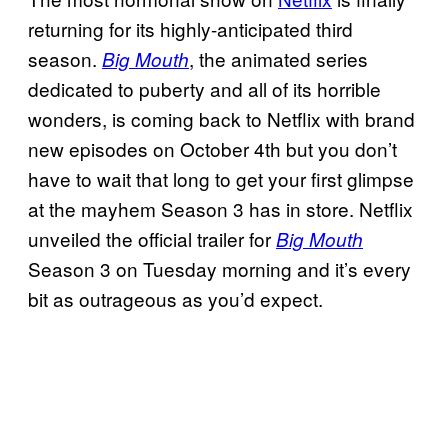
returning for its highly-anticipated third
season.
, the animated series
Big Mouth
dedicated to puberty and all of its horrible
wonders, is coming back to Netflix with brand
new episodes on October 4th but you don’t
have to wait that long to get your first glimpse
at the mayhem Season 3 has in store. Netflix
unveiled the official trailer for
Big Mouth
Season 3 on Tuesday morning and it’s every
bit as outrageous as you’d expect.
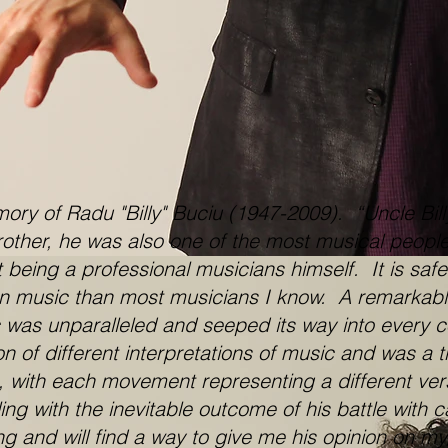
 of Radu "Billy" Buciu (1947-2009). “Uncle Billy
brother, he was also one of the most musical peopl
 being a professional musicians himself. It is safe
on music than most musicians I know. A remarkabl
c was unparalleled and seeped its way into every c
of different interpretations of music and was a tru
 with each movement representing a different versi
ng with the inevitable outcome of his battle with
ing and will find a way to give me his opinion on m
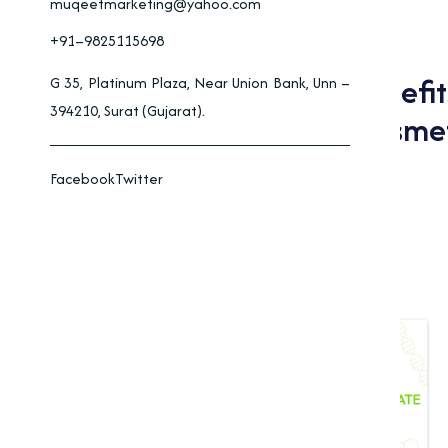
muqeetmarketing@yahoo.com
+91–9825115698
Applications And Benefi
G 35, Platinum Plaza, Near Union Bank, Unn –
394210, Surat (Gujarat).
Pharmaceuticals, Cosmet
Facebook
Twitter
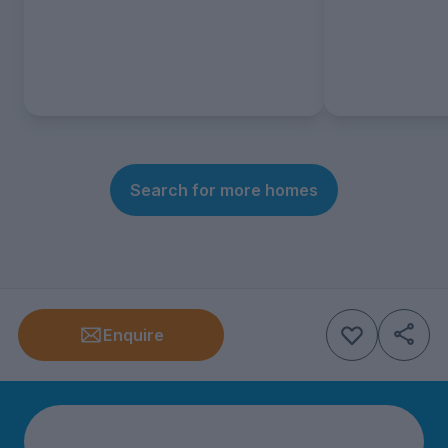
Search for more homes
Enquire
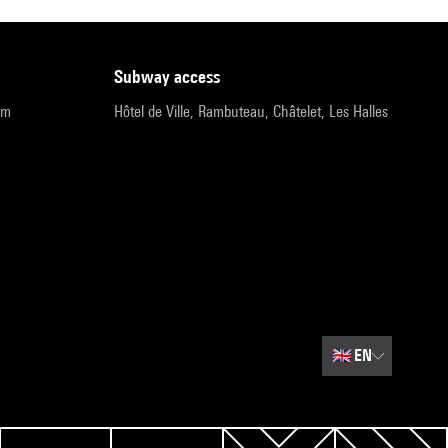
subway access
pm
Hôtel de Ville, Rambuteau, Châtelet, Les Halles
🇬🇧
EN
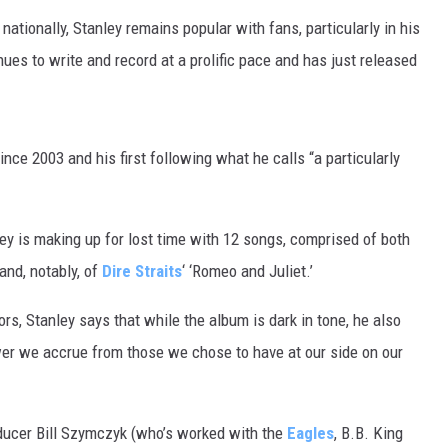
nationally, Stanley remains popular with fans, particularly in his
es to write and record at a prolific pace and has just released
ince 2003 and his first following what he calls “a particularly
ley is making up for lost time with 12 songs, comprised of both
 and, notably, of
Dire Straits
‘ ‘Romeo and Juliet.’
s, Stanley says that while the album is dark in tone, he also
ower we accrue from those we chose to have at our side on our
oducer Bill Szymczyk (who’s worked with the
Eagles
, B.B. King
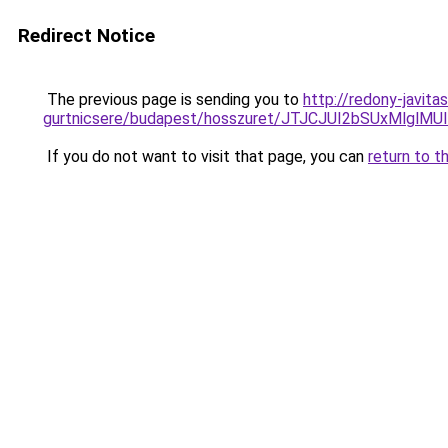
Redirect Notice
The previous page is sending you to
http://redony-javit
gurtnicsere/budapest/hosszuret/JTJCJUI2bSUxMl
If you do not want to visit that page, you can
return to t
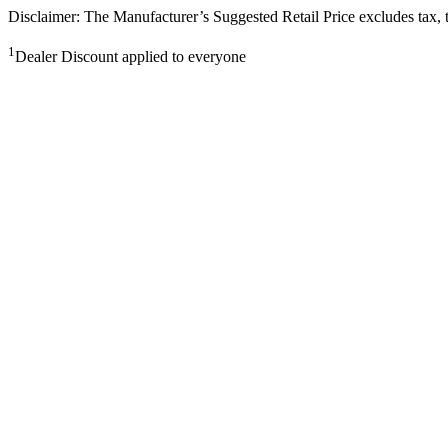
Disclaimer: The Manufacturer’s Suggested Retail Price excludes tax, tit
1
Dealer Discount applied to everyone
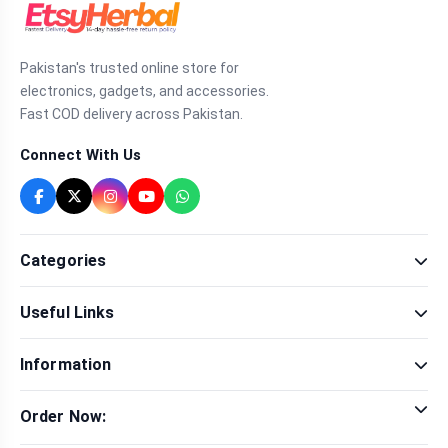
Pakistan's trusted online store for
electronics, gadgets, and accessories.
Fast COD delivery across Pakistan.
Connect With Us
Categories
Fragrance
Useful Links
Sexual Wellness
Health & Beauty
Our Shop
Men Fashion
Information
Brands
Women Fashion
Contact Us
Terms & Conditions
Delivery & Return
Order Now:
Privacy Policy
Track Order
Tap to call for instant order
Warranty & Terms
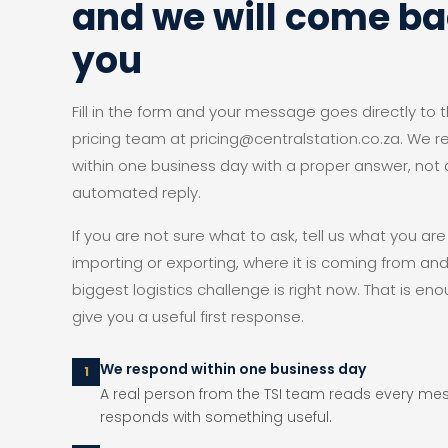
and we will come ba
you
Fill in the form and your message goes directly to t
pricing team at pricing@centralstation.co.za. We 
within one business day with a proper answer, not 
automated reply.
If you are not sure what to ask, tell us what you are
importing or exporting, where it is coming from an
biggest logistics challenge is right now. That is eno
give you a useful first response.
We respond within one business day
1
A real person from the TSI team reads every m
responds with something useful.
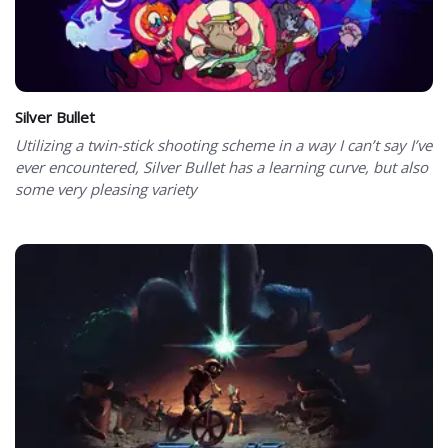
Silver Bullet
Utilizing a twin-stick shooting scheme in a way I can’t say I’ve
ever encountered, Silver Bullet has a learning curve, but also
some very pleasing variety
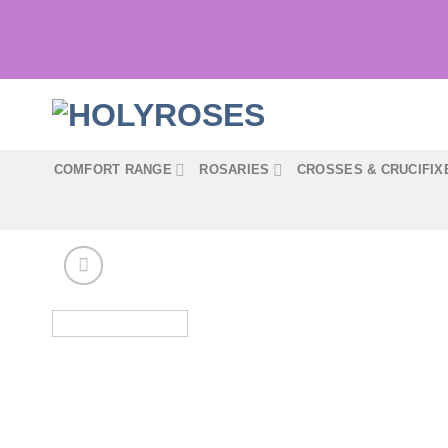
Skip
to
content
COMFORT RANGE
ROSARIES
CROSSES & CRUCIFIX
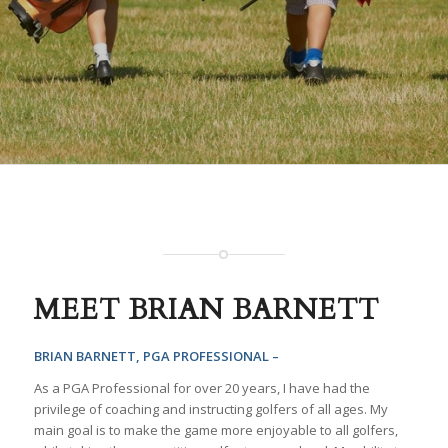
MEET BRIAN BARNETT
BRIAN BARNETT, PGA PROFESSIONAL –
As a PGA Professional for over 20 years, I have had the
privilege of coaching and instructing golfers of all ages. My
main goal is to make the game more enjoyable to all golfers,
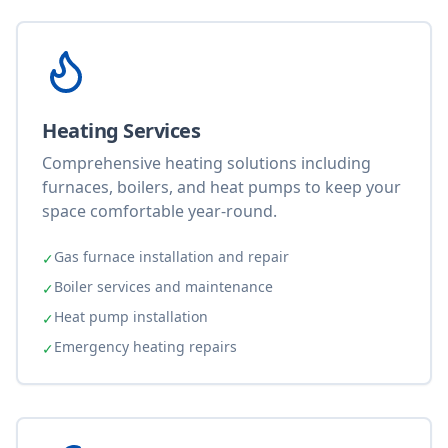
Heating Services
Comprehensive heating solutions including
furnaces, boilers, and heat pumps to keep your
space comfortable year-round.
Gas furnace installation and repair
✓
Boiler services and maintenance
✓
Heat pump installation
✓
Emergency heating repairs
✓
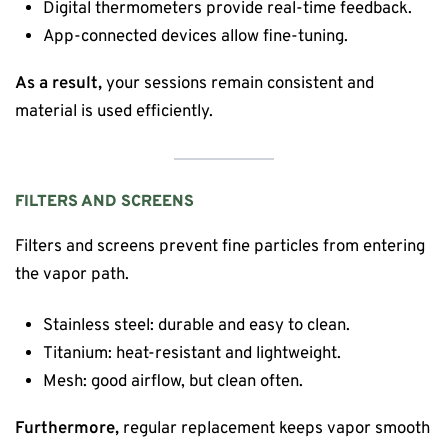
Digital thermometers provide real-time feedback.
App-connected devices allow fine-tuning.
As a result,
your sessions remain consistent and
material is used efficiently.
FILTERS AND SCREENS
Filters and screens prevent fine particles from entering
the vapor path.
Stainless steel: durable and easy to clean.
Titanium: heat-resistant and lightweight.
Mesh: good airflow, but clean often.
Furthermore,
regular replacement keeps vapor smooth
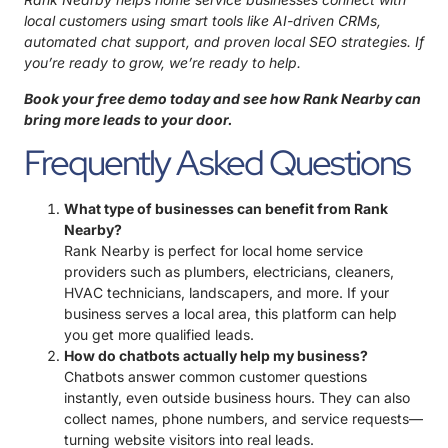
local customers using smart tools like AI-driven CRMs,
automated chat support, and proven local SEO strategies. If
you’re ready to grow, we’re ready to help.
Book your free demo today and see how
Rank Nearby
can
bring more leads to your door.
Frequently Asked Questions
What type of businesses can benefit from Rank
Nearby?
Rank Nearby is perfect for local home service
providers such as plumbers, electricians, cleaners,
HVAC technicians, landscapers, and more. If your
business serves a local area, this platform can help
you get more qualified leads.
How do chatbots actually help my business?
Chatbots answer common customer questions
instantly, even outside business hours. They can also
collect names, phone numbers, and service requests—
turning website visitors into real leads.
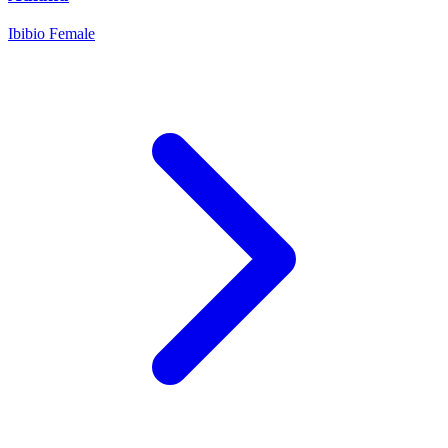
Ibibio
Female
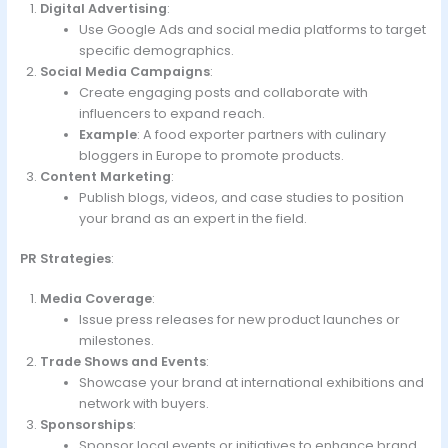
Digital Advertising
:
Use Google Ads and social media platforms to target
specific demographics.
Social Media Campaigns
:
Create engaging posts and collaborate with
influencers to expand reach.
Example
: A food exporter partners with culinary
bloggers in Europe to promote products.
Content Marketing
:
Publish blogs, videos, and case studies to position
your brand as an expert in the field.
PR Strategies
:
Media Coverage
:
Issue press releases for new product launches or
milestones.
Trade Shows and Events
:
Showcase your brand at international exhibitions and
network with buyers.
Sponsorships
:
Sponsor local events or initiatives to enhance brand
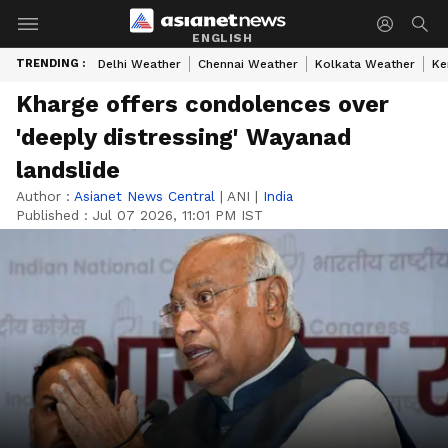
ENGLISH
TRENDING :
Delhi Weather
Chennai Weather
Kolkata Weather
Ke
Kharge offers condolences over
'deeply distressing' Wayanad
landslide
Author :
Asianet News Central
|
ANI
|
India
Published :
Jul 07 2026, 11:01 PM IST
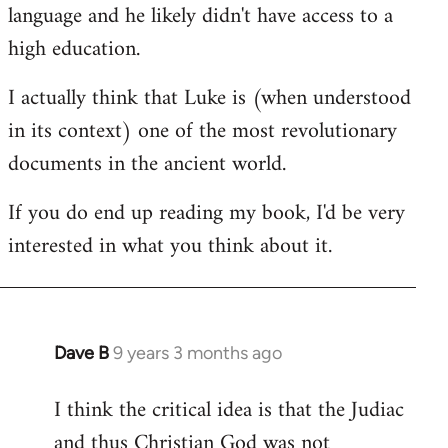
language and he likely didn't have access to a
high education.
I actually think that Luke is (when understood
in its context) one of the most revolutionary
documents in the ancient world.
If you do end up reading my book, I'd be very
interested in what you think about it.
Dave B
9 years 3 months ago
In
reply
I think the critical idea is that the Judiac
to
and thus Christian God was not
Welcome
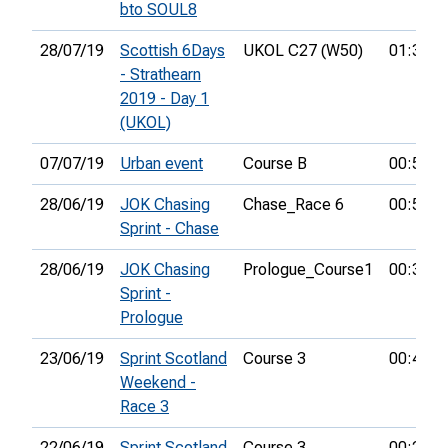
bto SOUL8
28/07/19
Scottish 6Days
UKOL C27 (W50)
01:34:3
- Strathearn
2019 - Day 1
(UKOL)
07/07/19
Urban event
Course B
00:50:3
28/06/19
JOK Chasing
Chase_Race 6
00:58:4
Sprint - Chase
28/06/19
JOK Chasing
Prologue_Course1
00:37:4
Sprint -
Prologue
23/06/19
Sprint Scotland
Course 3
00:43:1
Weekend -
Race 3
22/06/19
Sprint Scotland
Course 3
00:20:4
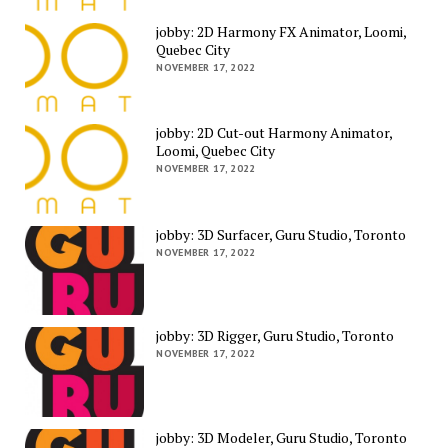
jobby: 2D Harmony FX Animator, Loomi,
Quebec City
NOVEMBER 17, 2022
jobby: 2D Cut-out Harmony Animator,
Loomi, Quebec City
NOVEMBER 17, 2022
jobby: 3D Surfacer, Guru Studio, Toronto
NOVEMBER 17, 2022
jobby: 3D Rigger, Guru Studio, Toronto
NOVEMBER 17, 2022
jobby: 3D Modeler, Guru Studio, Toronto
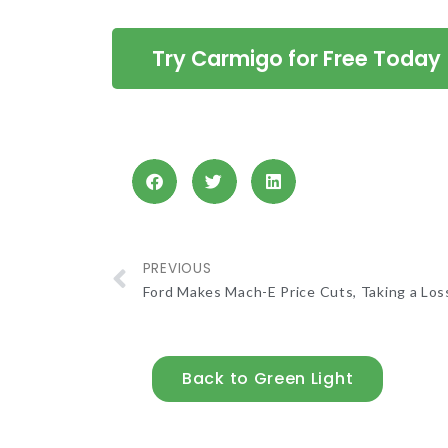
Try Carmigo for Free Today
PREVIOUS
Ford Makes Mach-E Price Cuts, Taking a Los
Back to Green Light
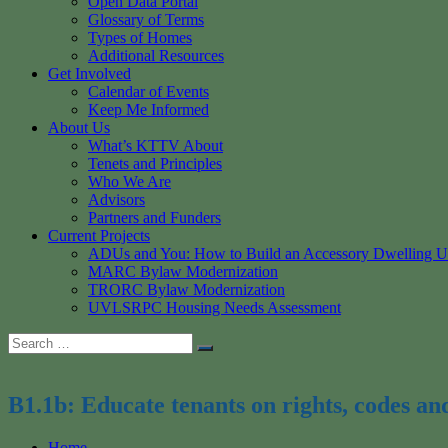
Open Data Portal
Glossary of Terms
Types of Homes
Additional Resources
Get Involved
Calendar of Events
Keep Me Informed
About Us
What’s KTTV About
Tenets and Principles
Who We Are
Advisors
Partners and Funders
Current Projects
ADUs and You: How to Build an Accessory Dwelling U
MARC Bylaw Modernization
TRORC Bylaw Modernization
UVLSRPC Housing Needs Assessment
Search
Search
for:
B1.1b: Educate tenants on rights, codes an
Home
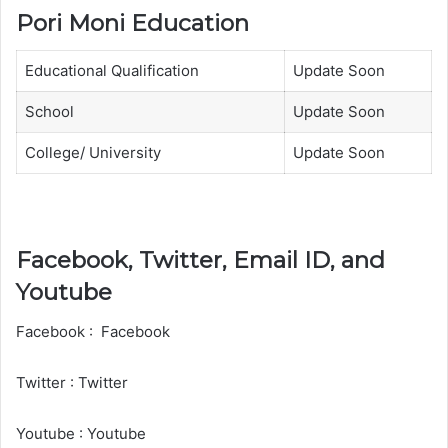
Pori Moni Education
Educational Qualification
Update Soon
School
Update Soon
College/ University
Update Soon
Facebook, Twitter, Email ID, and
Youtube
Facebook : Facebook
Twitter : Twitter
Youtube : Youtube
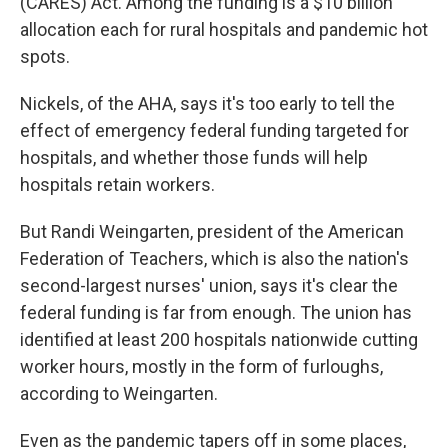
(CARES) Act. Among the funding is a $10 billion
allocation each for rural hospitals and pandemic hot
spots.
Nickels, of the AHA, says it's too early to tell the
effect of emergency federal funding targeted for
hospitals, and whether those funds will help
hospitals retain workers.
But Randi Weingarten, president of the American
Federation of Teachers, which is also the nation's
second-largest nurses' union, says it's clear the
federal funding is far from enough. The union has
identified at least 200 hospitals nationwide cutting
worker hours, mostly in the form of furloughs,
according to Weingarten.
Even as the pandemic tapers off in some places,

--------------------

■ **EXERCISE INSTRUCTIONS**:
Swap "Netflix" for "Hulu" everywhere in the text from the start of the items through the line with "Dealer Discount applied to everyone", and give those lines again with nothing else changed. Leave the pictures out of your answer.

■ **RESPONSE TO THIS EXERCISE**:
returning for its highly-anticipated third
season.
, the animated series
Big Mouth
dedicated to puberty and all of its horrible
wonders, is coming back to Hulu with brand
new episodes on October 4th but you don’t
have to wait that long to get your first glimpse
at the mayhem Season 3 has in store. Hulu
unveiled the official trailer for
Big Mouth
Season 3 on Tuesday morning and it’s every
bit as outrageous as you’d expect.
 of Radu "Billy" Buciu (1947-2009). “Uncle Billy
brother, he was also one of the most musical peopl
 being a professional musicians himself. It is safe
on music than most musicians I know. A remarkabl
c was unparalleled and seeped its way into every c
of different interpretations of music and was a tru
 with each movement representing a different versi
ng with the inevitable outcome of his battle with
ing and will find a way to give me his opinion on m
muqeetmarketing@yahoo.com
+91–9825115698
Applications And Benefi
G 35, Platinum Plaza, Near Union Bank, Unn –
394210, Surat (Gujarat).
Pharmaceuticals, Cosmet
Facebook
Twitter
Search for more homes
Enquire
subway access
pm
Hôtel de Ville, Rambuteau, Châtelet, Les Halles
🇬🇧
EN
nationally, Stanley remains popular with fans, particularly in his
es to write and record at a prolific pace and has just released
ince 2003 and his first following what he calls “a particularly
ley is making up for lost time with 12 songs, comprised of both
 and, notably, of
Dire Straits
‘ ‘Romeo and Juliet.’
s, Stanley says that while the album is dark in tone, he also
ower we accrue from those we chose to have at our side on our
oducer Bill Szymczyk (who’s worked with the
Eagles
, B.B. King
Redirect Notice
The previous page is sending you to
http://redony-javit
gurtnicsere/budapest/hosszuret/JTJCJUI2bSUxMl
If you do not want to visit that page, you can
return to t
Disclaimer: The Manufacturer’s Suggested Retail Price excludes tax, tit
1
Dealer Discount applied to everyone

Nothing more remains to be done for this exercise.